Both PRS and Schecters have C shaped neck, unlike the Ibanez D. Even the Ultra Thin Schecter C doesn't have the same feel as even the Gio D Neck. I do like quite a few Schecters. They are the closest imo to Ibanez, but for the same price I always seem to find a better Ibanez. All the Schecters that impress me, cost as much as a Prestige and usually more than the Genesis (or the Premiums).
PRS, Les Pauls, Fenders and all the classic guitars look great. But they are simply not my thing. Granted, for my style (predominantly 80s and 90s inspired metal), I couldn't really care much about the tone of the wood or if I can get a good baseball grip to strum chords because I don't strum chords or ever use the clean channel.
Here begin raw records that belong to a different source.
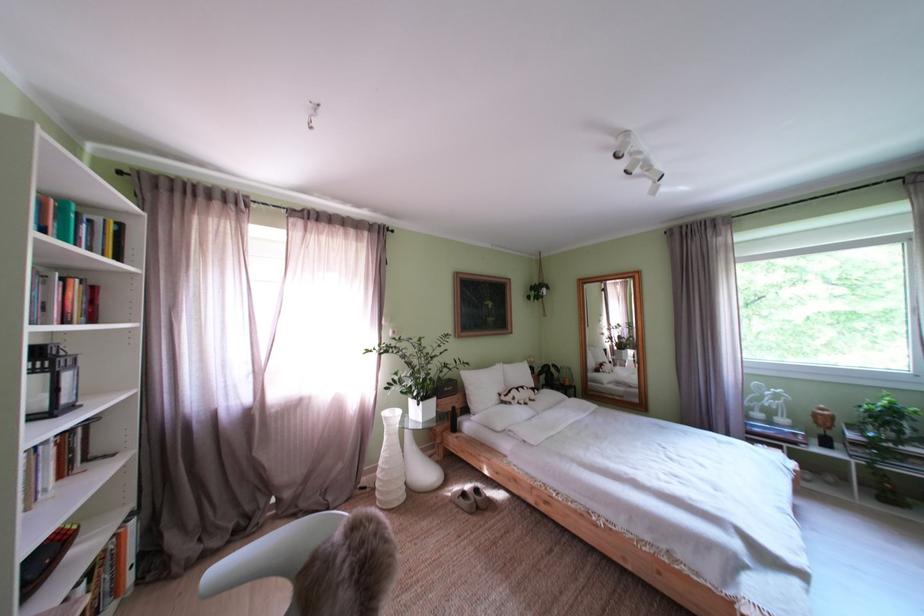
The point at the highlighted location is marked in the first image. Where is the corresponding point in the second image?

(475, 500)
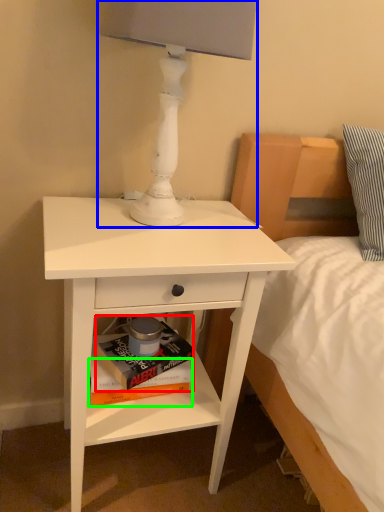
Question: Which is farther away from paperback book (highlighted by a red box)? table lamp (highlighted by a blue box) or paperback book (highlighted by a green box)?

Choices:
 (A) table lamp
 (B) paperback book

Answer: (A)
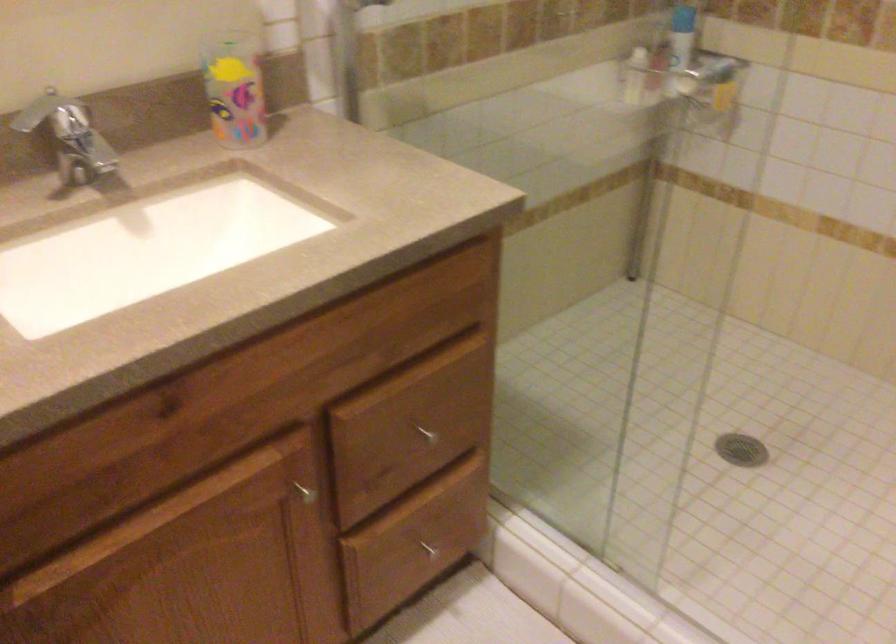
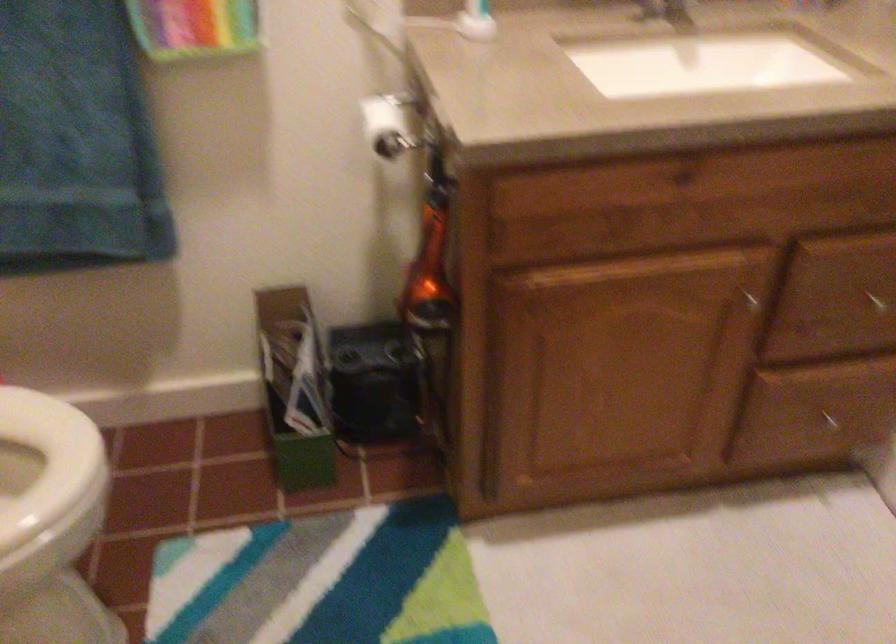
In the second image, find the point that corresponds to (x=431, y=542) in the first image.

(831, 422)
I play riffs and solos on highest possible gain and do palm muting. I like thin neck, low action, 24 frets and the bridge humbucker. Everything else is secondary.
A $300 guitar will feel cheap compared to an expensive one. But if you don't care about the cosmetics, I don't see why the $300 couldn't better suit one's needs.
There are $5000 guitars with 22 frets, thick neck and high action. For me and many other players, these are deal breakers.
Most Ibanez fans will tell you this. That the #1 reason we love Ibanez is the neck. It is just easier to have a low action on these guitars. Yes, even on a $250 GIO because it is a similar neck profile (although just 1 piece).
In terms of sheer consistency of the guitars, it is hard to beat an Ibanez. It's simply economies of scale and the knowledge the company has w.r.t. guitars. From time to time, one could get a lemon. But if your #1 priority is lowest possible action for fast playing, the Ibanez RG, RGA and S series are very very hard to beat.
I have heard great things about Harley Bentons. But I don't live in Europe, so I have never played one. But some of the guitars look great.
I absolutely love my RG550 and it's super versatile, it goes from jazz to metal in an instant if you know how to.
And the Wizard neck is HAAAA!!! So freaking good!
I like lighter guitars but don't like the accompanying neck dive
I have always loved the 80s guitars. I always wanted one of those flashy, borderline tacky guitars because they're just freaking cool. Without a doubt my favorite 80s guitar was Paul Gilbert's Ibanez, inverted headstock, F-Holes and the whole bit.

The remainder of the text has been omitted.